■ **Problem set**:
1. Please print the passage of the Chappelle's Show text from "Chapelle's Show debuted" up to and including "a Black person.", word for word.
2. Carry on the Chappelle's Show text from its last sentence.

■ **Document excerpt**:
Now Chappelle announced that he'd been paid "millions of dollars" and thanked his fans for the support.
Chapelle's Show debuted on Comedy Central on January 22, 2003. It would go on to become a critically acclaimed success and pop culture phenomenon, and it etched Chappelle's name in stone in the pantheon of comedy legends, along with the likes of Richard Pryor, George Carlin, and Eddie Murphy. Chappelle would use his platform to highlight racial disparities between Black people and other races with edgy and absurd humor. Here is a list of some of the most memorable Chappelle's Show sketches.
This sketch featured on the debut episode of Chappelle's Show and set the tone for the outlandish and controversial jokes that made the show infamous. Clayton Bigsby, played by Chappelle, was a blind Black White Supremacist. The added hilarity comes in the form of Bigsby himself being unaware that he is the very thing he hates... a Black person.

■ **Data excerpts**:
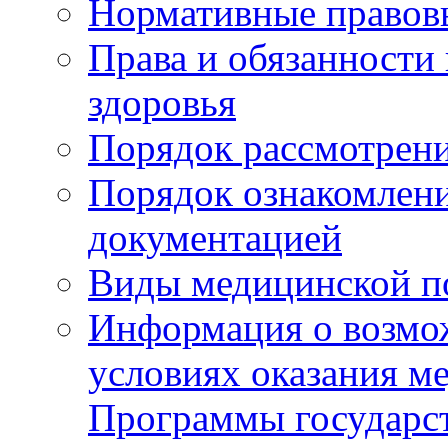
Нормативные правов
Права и обязанности
здоровья
Порядок рассмотрен
Порядок ознакомлени
документацией
Виды медицинской 
Информация о возмож
условиях оказания м
Программы государс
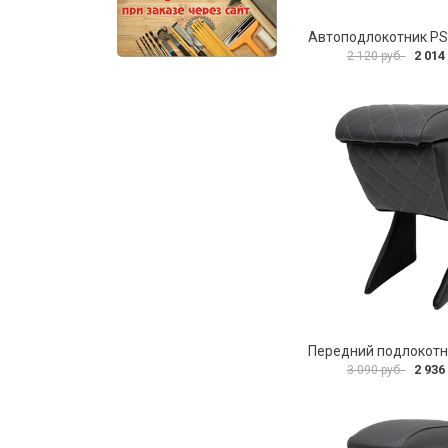
2 014
2 120 руб.
2 936
3 090 руб.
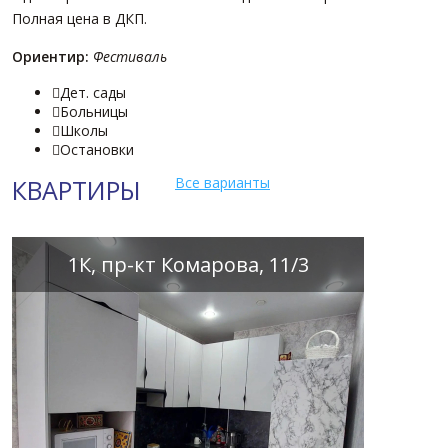
Полная цена в ДКП.
Ориентир:
Фестиваль
Дет. сады

Больницы

Школы

Остановки

КВАРТИРЫ
Все варианты
1К, пр-кт Комарова, 11/3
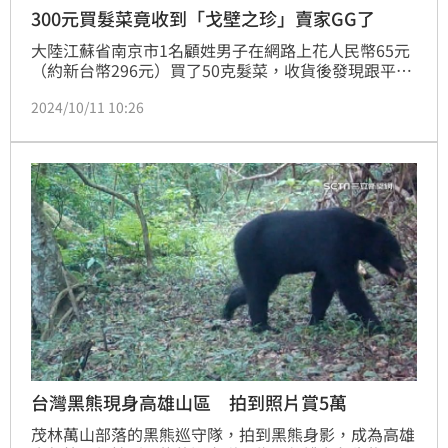
300元買髮菜竟收到「戈壁之珍」賣家GG了
大陸江蘇省南京市1名顧姓男子在網路上花人民幣65元
（約新台幣296元）買了50克髮菜，收貨後發現跟平時
購買的人工合成髮菜不太一樣，懷疑是野生髮菜，於是
2024/10/11 10:26
報警。經鑑定後，確認髮菜的確屬於國家一級保護植物
「野生髮菜」，田姓賣家遭依危害國家重點保護植物罪
判處有期徒刑10月，緩刑1年。
台灣黑熊現身高雄山區 拍到照片賞5萬
茂林萬山部落的黑熊巡守隊，拍到黑熊身影，成為高雄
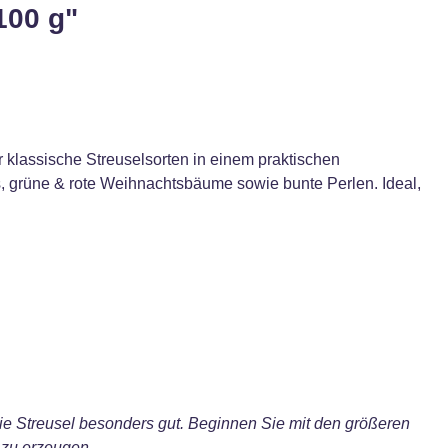
100 g"
 klassische Streuselsorten in einem praktischen
es, grüne & rote Weihnachtsbäume sowie bunte Perlen. Ideal,
 die Streusel besonders gut. Beginnen Sie mit den größeren
 zu erzeugen.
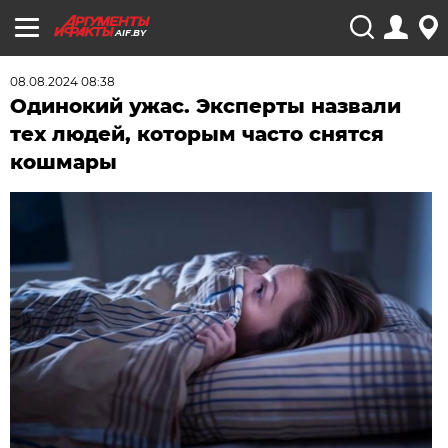
AIF.BY
08.08.2024 08:38
Одинокий ужас. Эксперты назвали
тех людей, которым часто снятся
кошмары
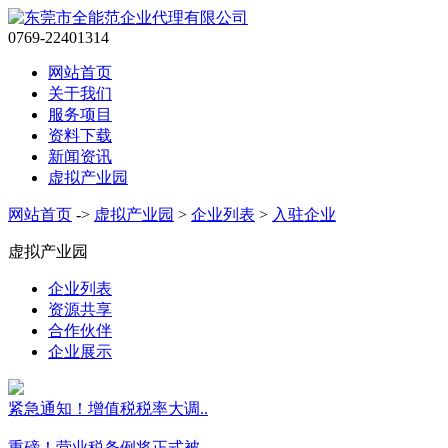
0769-22401314
网站首页
关于我们
服务项目
资料下载
新闻资讯
虚拟产业园
网站首页
->
虚拟产业园
>
企业列表
>
入驻企业
虚拟产业园
企业列表
资源共享
合作伙伴
企业展示
紧急通知！增值税税率大调..
重磅！营业税条例将正式被..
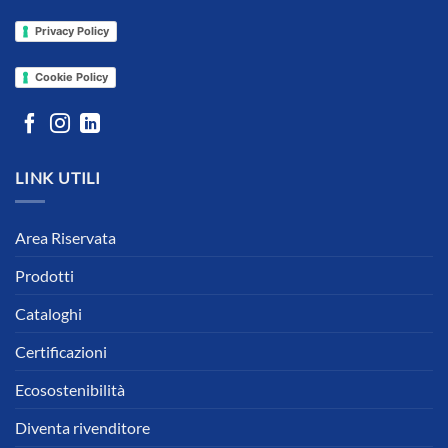
Privacy Policy
Cookie Policy
LINK UTILI
Area Riservata
Prodotti
Cataloghi
Certificazioni
Ecosostenibilità
Diventa rivenditore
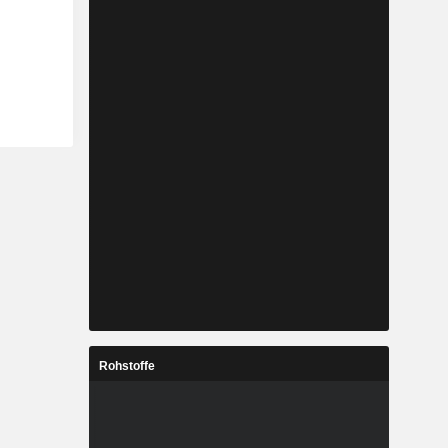
Rohstoffe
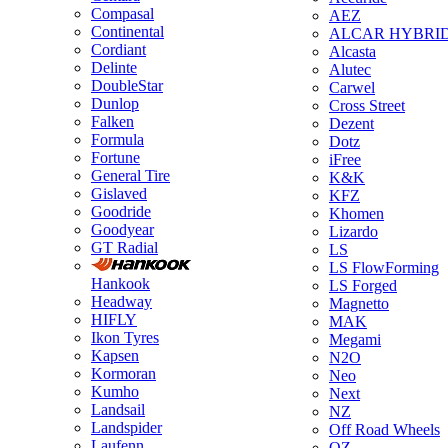
Compasal
AEZ
Continental
ALCAR HYBRI
Cordiant
Alcasta
Delinte
Alutec
DoubleStar
Carwel
Dunlop
Cross Street
Falken
Dezent
Formula
Dotz
Fortune
iFree
General Tire
K&K
Gislaved
KFZ
Goodride
Khomen
Goodyear
Lizardo
GT Radial
LS
LS FlowForming
Hankook
LS Forged
Headway
Magnetto
HIFLY
MAK
Ikon Tyres
Megami
Kapsen
N2O
Kormoran
Neo
Kumho
Next
Landsail
NZ
Landspider
Off Road Wheels
Laufenn
OZ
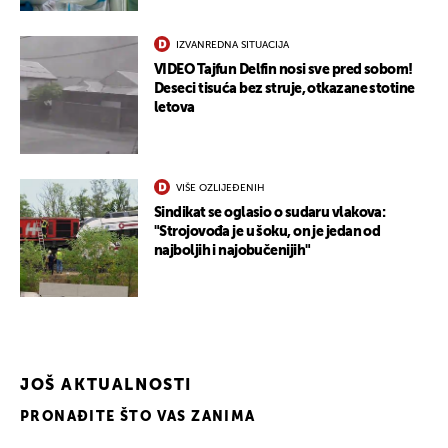
IZVANREDNA SITUACIJA
VIDEO Tajfun Delfin nosi sve pred sobom!
Deseci tisuća bez struje, otkazane stotine
letova
VIŠE OZLIJEĐENIH
Sindikat se oglasio o sudaru vlakova:
"Strojovođa je u šoku, on je jedan od
najboljih i najobučenijih"
JOŠ AKTUALNOSTI
PRONAĐITE ŠTO VAS ZANIMA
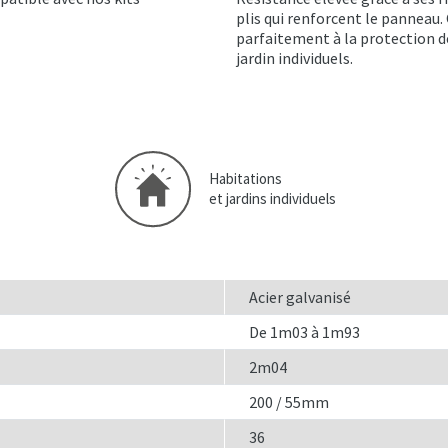
plis qui renforcent le panneau.
parfaitement à la protection d
jardin individuels.
Habitations
et jardins individuels
Acier galvanisé
De 1m03 à 1m93
2m04
200 / 55mm
36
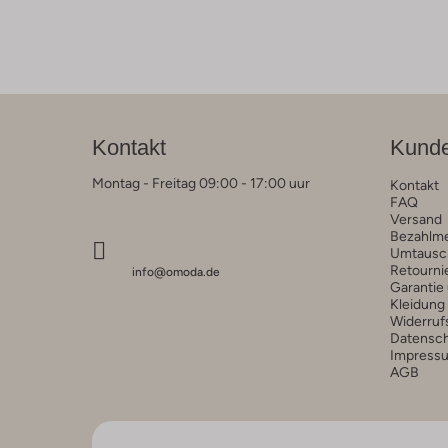
Kontakt
Kunde
Montag - Freitag 09:00 - 17:00 uur
Kontakt
FAQ
Versand
Bezahlm
Umtausc
Retourni
info@omoda.de
Garantie
Kleidung
Widerruf
Datensc
Impress
AGB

■ **Expected responses**:
1.
Chapelle's Show debuted on Comedy Central on January 22, 2003. It would go on to become a critically acclaimed success and pop culture phenomenon, and it etched Chappelle's name in stone in the pantheon of comedy legends, along with the likes of Richard Pryor, George Carlin, and Eddie Murphy. Chappelle would use his platform to highlight racial disparities between Black people and other races with edgy and absurd humor. Here is a list of some of the most memorable Chappelle's Show sketches.
This sketch featured on the debut episode of Chappelle's Show and set the tone for the outlandish and controversial jokes that made the show infamous. Clayton Bigsby, played by Chappelle, was a blind Black White Supremacist. The added hilarity comes in the form of Bigsby himself being unaware that he is the very thing he hates... a Black person.

2.
The character Tyrone Biggums would be recurring throughout Chappelle's Show's tenure. Biggums was a drug addict with a heart of gold, but his addiction to crack cocaine makes him a danger to society and himself. His first appearance was the Drug Awareness Day sketch.
The Mad Real World
The Mad Real World was a hilarious take on MTV's reality series, The Real World. But instead of a group of eclectic well-meaning strangers living together, it was a jailhouse environment wherein one of the roommates is the constant recipient of psychological, physical, and emotional abuse from his other roommates.
50 Cent was the most popular rapper at the time of Chappelle's Show launch. Part of his allure was the story of the Queens MC surviving nine gunshot wounds. Chappelle would use this as inspiration to introduce the world to Fisticuff, a rapper who lost hearing in one of his ears because of a gunshot. The idea of a rapper being deaf in one ear is Chappelle taking the already unbelievable and taking it to another level.
The Racial Draft
The differences between Black people and other races have always been a prominent theme in Chappelle's comedy. The Racial Draft played up the concept of a race being able to lay claim to a celebrity who exemplified them. The draft saw Tiger Woods (Chappelle) drafted by the Black community and The Wu-Tang Clan by the Asian community. Guest appearances included Yasiin Bey (at the time known as Mos Def), Bill Burr, and RZA and GZA from The Wu-Tang Clan.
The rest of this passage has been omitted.